Stored entries:
+ + + + +
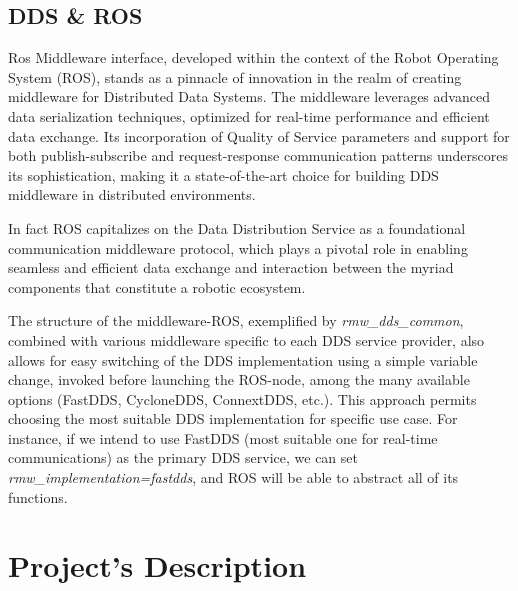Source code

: \subsection{DDS \& ROS}\label{SSEC:rosiface}

Ros Middleware interface\cite{ros2iface}, developed within the context of the Robot Operating System (ROS), stands as a pinnacle of innovation in the realm of creating middleware for Distributed Data Systems. The middleware leverages advanced data serialization techniques, optimized for real-time performance and efficient data exchange. Its incorporation of Quality of Service parameters and support for both publish-subscribe and request-response communication patterns underscores its sophistication, making it a state-of-the-art choice for building DDS middleware in distributed environments.

In fact ROS capitalizes on the Data Distribution Service as a foundational communication middleware protocol\cite{ros2iron}, which plays a pivotal role in enabling seamless and efficient data exchange and interaction between the myriad components that constitute a robotic ecosystem.

The structure of the middleware-ROS, exemplified by \emph{rmw\_dds\_common}\cite{ros2iron}, combined with various middleware specific to each DDS service provider, also allows for easy switching of the DDS implementation using a simple variable change, invoked before launching the ROS-node, among the many available options (FastDDS, CycloneDDS, ConnextDDS, etc.). 
This approach permits choosing the most suitable DDS implementation for specific use case. For instance, if we intend to use FastDDS (most suitable one for real-time communications) as the primary DDS service, we can set \emph{rmw\_implementation=fastdds}, and ROS will be able to abstract all of its functions.

\section{Project's Description}\label{SEC:pd}

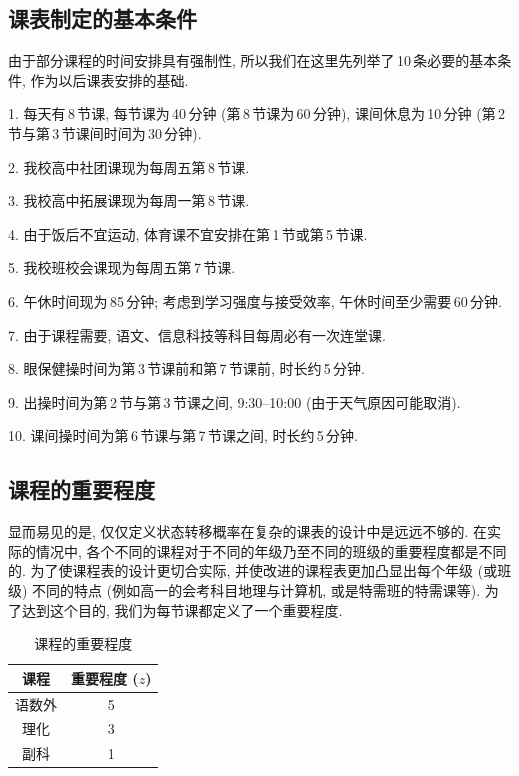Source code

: \documentclass[a4paper]{article}
\begin{document}
 \subsection{课表制定的基本条件}
  由于部分课程的时间安排具有强制性, 所以我们在这里先列举了\,10\,条必要的基本条件, 作为以后课表安排的基础.\par
  1. 每天有\,8\,节课, 每节课为\,40\,分钟 (第\,8\,节课为\,60\,分钟), 课间休息为\,10\,分钟 (第\,2\,节与第\,3\,节课间时间为\,30\,分钟).\par
  2. 我校高中社团课现为每周五第\,8\,节课.\par
  3. 我校高中拓展课现为每周一第\,8\,节课.\par
  4. 由于饭后不宜运动, 体育课不宜安排在第\,1\,节或第\,5\,节课.\par
  5. 我校班校会课现为每周五第\,7\,节课.\par
  6. 午休时间现为\,85\,分钟; 考虑到学习强度与接受效率, 午休时间至少需要\,60\,分钟.\par
  7. 由于课程需要, 语文、信息科技等科目每周必有一次连堂课.\par
  8. 眼保健操时间为第\,3\,节课前和第\,7\,节课前, 时长约\,5\,分钟.\par
  9. 出操时间为第\,2\,节与第\,3\,节课之间, 9:30--10:00 (由于天气原因可能取消).\par
  10. 课间操时间为第\,6\,节课与第\,7\,节课之间, 时长约\,5\,分钟.
 \subsection{课程的重要程度}
  显而易见的是, 仅仅定义状态转移概率在复杂的课表的设计中是远远不够的. 在实际的情况中, 各个不同的课程对于不同的年级乃至不同的班级的重要程度都是不同的. 为了使课程表的设计更切合实际, 并使改进的课程表更加凸显出每个年级 (或班级) 不同的特点 (例如高一的会考科目地理与计算机, 或是特需班的特需课等). 为了达到这个目的, 我们为每节课都定义了一个重要程度.
  \begin{table}[H]
  \centering
  \begin{tabular}{|c|c|}
  \hline
  \bf 课程 & \bf 重要程度 ($z$) \\\hline
  语数外 & 5 \\\hline
  理化 & 3 \\\hline
  副科 & 1 \\\hline
  \end{tabular}
  \caption{课程的重要程度}
  \end{table}
\end{document}
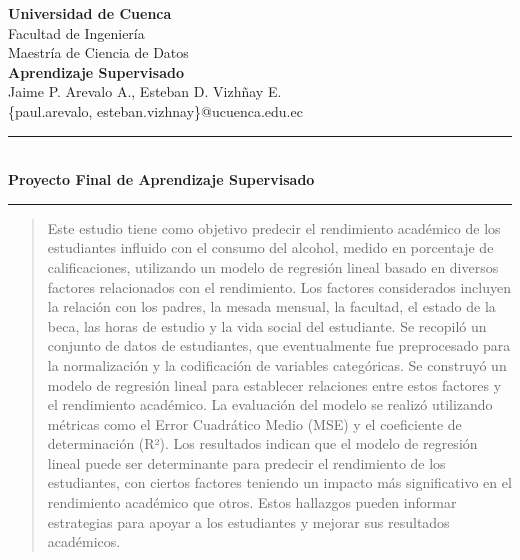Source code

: \documentclass[a4paper,12pt]{article}
\begin{document}
\begin{center}
  \centering

  {\LARGE \textbf{Universidad de Cuenca}}\\[0.2cm] %

  {\large Facultad de Ingeniería}\\[0.2cm] %
  {\large Maestría de Ciencia de Datos}\\[0.5cm] %

  {\Large \textbf{Aprendizaje Supervisado}}\\[0.2cm] %
  {\large Jaime P. Arevalo A., Esteban D. Vizhñay E.}\\[0.2cm]
  {\large \{paul.arevalo, esteban.vizhnay\}@ucuenca.edu.ec}\\[0cm]

  \rule{\linewidth}{0.30mm}\\[0.25cm] %
  {\Large \textbf{Proyecto Final de Aprendizaje Supervisado}} %
  \rule{\linewidth}{0.30mm} %

\end{center}

\begin{abstract}
  Este estudio tiene como objetivo predecir el rendimiento académico de los estudiantes influido con el consumo del alcohol, medido en porcentaje de calificaciones, utilizando un modelo de regresión lineal basado en diversos factores relacionados con el rendimiento. Los factores considerados incluyen la relación con los padres, la mesada mensual, la facultad, el estado de la beca, las horas de estudio y la vida social del estudiante. Se recopiló un conjunto de datos de estudiantes, que eventualmente fue preprocesado para la normalización y la codificación de variables categóricas. Se construyó un modelo de regresión lineal para establecer relaciones entre estos factores y el rendimiento académico. La evaluación del modelo se realizó utilizando métricas como el Error Cuadrático Medio (MSE) y el coeficiente de determinación (R²). Los resultados indican que el modelo de regresión lineal puede ser determinante para predecir el rendimiento de los estudiantes, con ciertos factores teniendo un impacto más significativo en el rendimiento académico que otros. Estos hallazgos pueden informar estrategias para apoyar a los estudiantes y mejorar sus resultados académicos.
\end{abstract}
\end{document}
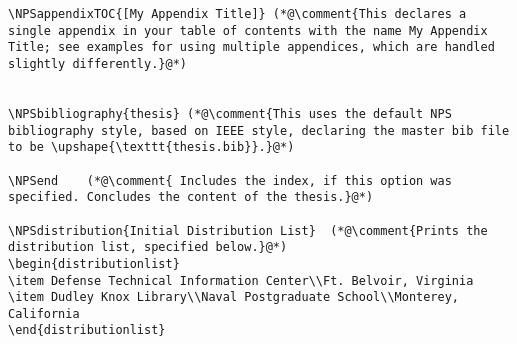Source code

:\begin{lstlisting}
\NPSappendixTOC{[My Appendix Title]} (*@\comment{This declares a single appendix in your table of contents with the name My Appendix Title; see examples for using multiple appendices, which are handled slightly differently.}@*)


\NPSbibliography{thesis} (*@\comment{This uses the default NPS bibliography style, based on IEEE style, declaring the master bib file to be \upshape{\texttt{thesis.bib}}.}@*)

\NPSend    (*@\comment{ Includes the index, if this option was specified. Concludes the content of the thesis.}@*)

\NPSdistribution{Initial Distribution List}  (*@\comment{Prints the distribution list, specified below.}@*)
\begin{distributionlist}
\item Defense Technical Information Center\\Ft. Belvoir, Virginia
\item Dudley Knox Library\\Naval Postgraduate School\\Monterey, California
\end{distributionlist}


\end{lstlisting}
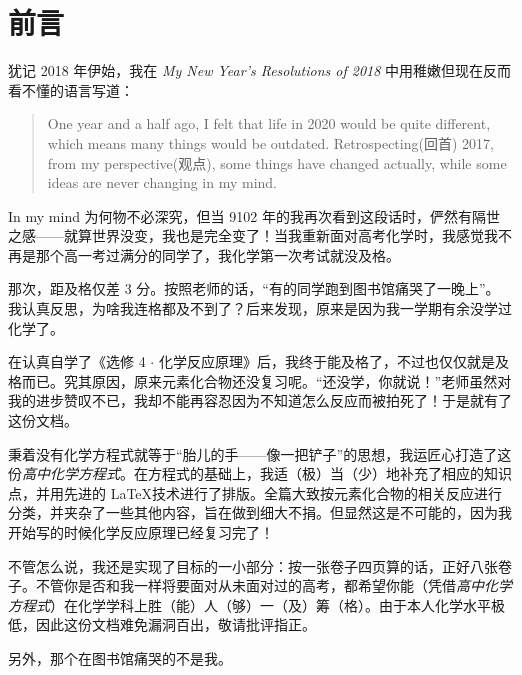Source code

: \documentclass[UTF8, b5paper, 10pt]{article}
\author{Orange}
\date{\today}
\title{\insertsubject}
\newcommand \insertsubject {{高中化学方程式}}
\begin{document}
	\thispagestyle{empty}

	\section*{前言}

	犹记 2018 年伊始，我在 \emph{My New Year's Resolutions of 2018} 中用稚嫩但现在反而看不懂的语言写道：
	\begin{quotation}
		One year and a half ago, I felt that life in 2020 would be quite different, which means many things would be outdated. Retrospecting(回首) 2017, from my perspective(观点), some things have changed actually, while some ideas are never changing in my mind.
	\end{quotation}

	In my mind 为何物不必深究，但当 9102 年的我再次看到这段话时，俨然有隔世之感——就算世界没变，我也是完全变了！当我重新面对高考化学时，我感觉我不再是那个高一考过满分的同学了，我化学第一次考试就没及格。

	那次，距及格仅差 3 分。按照老师的话，``有的同学跑到图书馆痛哭了一晚上''。我认真反思，为啥我连格都及不到了？后来发现，原来是因为我一学期有余没学过化学了。

	在认真自学了《选修 4 $\cdot$ 化学反应原理》后，我终于能及格了，不过也仅仅就是及格而已。究其原因，原来元素化合物还没复习呢。``还没学，你就说！''老师虽然对我的进步赞叹不已，我却不能再容忍因为不知道怎么反应而被拍死了！于是就有了这份文档。

	\bigskip

	秉着没有化学方程式就等于``胎儿的手——像一把铲子''的思想，我运匠心打造了这份\emph{\insertsubject}。在方程式的基础上，我适（极）当（少）地补充了相应的知识点，并用先进的 \LaTeX 技术进行了排版。全篇大致按元素化合物的相关反应进行分类，并夹杂了一些其他内容，旨在做到细大不捐。但显然这是不可能的，因为我开始写的时候化学反应原理已经复习完了！

	不管怎么说，我还是实现了目标的一小部分：按一张卷子四页算的话，正好八张卷子。不管你是否和我一样将要面对从未面对过的高考，都希望你能（凭借\emph{\insertsubject}）在化学学科上胜（能）人（够）一（及）筹（格）。由于本人化学水平极低，因此这份文档难免漏洞百出，敬请批评指正。

	另外，那个在图书馆痛哭的不是我。

	\bigskip



	\let\thefootnote\relax{}
\end{document}
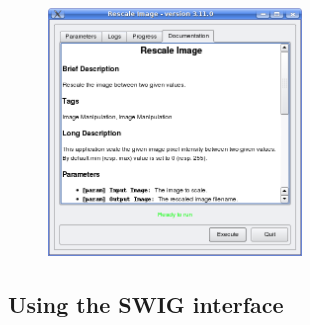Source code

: \begin{figure}[h]
  \center
  \includegraphics[width=0.6\textwidth]{../Art/QtImages/rescale_documentation.png}
  \label{fig:rescaleDocumentation}
\end{figure}

\subsection{Using the SWIG interface}

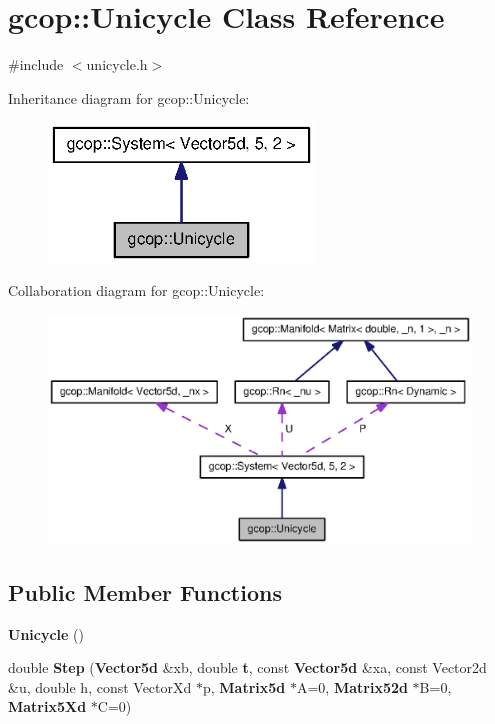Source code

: \section{gcop\-:\-:\-Unicycle \-Class \-Reference}
\label{classgcop_1_1Unicycle}


{\ttfamily \#include $<$unicycle.\-h$>$}



\-Inheritance diagram for gcop\-:\-:\-Unicycle\-:
\nopagebreak
\begin{figure}[H]
\begin{center}
\leavevmode
\includegraphics[width=200pt]{classgcop_1_1Unicycle__inherit__graph}
\end{center}
\end{figure}


\-Collaboration diagram for gcop\-:\-:\-Unicycle\-:
\nopagebreak
\begin{figure}[H]
\begin{center}
\leavevmode
\includegraphics[width=350pt]{classgcop_1_1Unicycle__coll__graph}
\end{center}
\end{figure}
\subsection*{\-Public \-Member \-Functions}
\begin{DoxyCompactItemize}
\item 
{\bf \-Unicycle} ()
\item 
double {\bf \-Step} ({\bf \-Vector5d} \&xb, double {\bf t}, const {\bf \-Vector5d} \&xa, const \-Vector2d \&u, double h, const \-Vector\-Xd $\ast$p, {\bf \-Matrix5d} $\ast$\-A=0, {\bf \-Matrix52d} $\ast$\-B=0, {\bf \-Matrix5\-Xd} $\ast$\-C=0)
\end{DoxyCompactItemize}
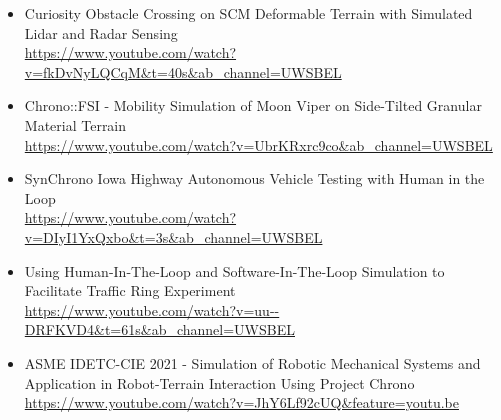 



\begin{footnotesize}

\begin{itemize}[leftmargin=2ex, nosep, noitemsep]
	
	
	\item {Curiosity Obstacle Crossing on SCM Deformable Terrain with Simulated Lidar and Radar Sensing \\ \url{https://www.youtube.com/watch?v=fkDvNyLQCqM&t=40s&ab_channel=UWSBEL}}
	
	
	\item {Chrono::FSI - Mobility Simulation of Moon Viper on Side-Tilted Granular Material Terrain \\ \url{https://www.youtube.com/watch?v=UbrKRxrc9co&ab_channel=UWSBEL}}
	
	
	
	
	\item {SynChrono Iowa Highway Autonomous Vehicle Testing with Human in the Loop \\ \url{https://www.youtube.com/watch?v=DIyI1YxQxbo&t=3s&ab_channel=UWSBEL}}
	
	
	\item {Using Human-In-The-Loop and Software-In-The-Loop Simulation to Facilitate Traffic Ring Experiment \\ \url{https://www.youtube.com/watch?v=uu--DRFKVD4&t=61s&ab_channel=UWSBEL}}
	
	
	\item {ASME IDETC-CIE 2021 - Simulation of Robotic Mechanical Systems and Application in Robot-Terrain Interaction Using Project Chrono \\ \url{	https://www.youtube.com/watch?v=JhY6Lf92cUQ&feature=youtu.be}}

\end{itemize}
	
\end{footnotesize}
+ + + + +
◆ Exercise description
Stop after the line containing "in distributed environments.": copy the records exactly from the first line up to there, leaving pictures out.

◆ Written response
Source code

: \subsection{DDS \& ROS}\label{SSEC:rosiface}

Ros Middleware interface\cite{ros2iface}, developed within the context of the Robot Operating System (ROS), stands as a pinnacle of innovation in the realm of creating middleware for Distributed Data Systems. The middleware leverages advanced data serialization techniques, optimized for real-time performance and efficient data exchange. Its incorporation of Quality of Service parameters and support for both publish-subscribe and request-response communication patterns underscores its sophistication, making it a state-of-the-art choice for building DDS middleware in distributed environments.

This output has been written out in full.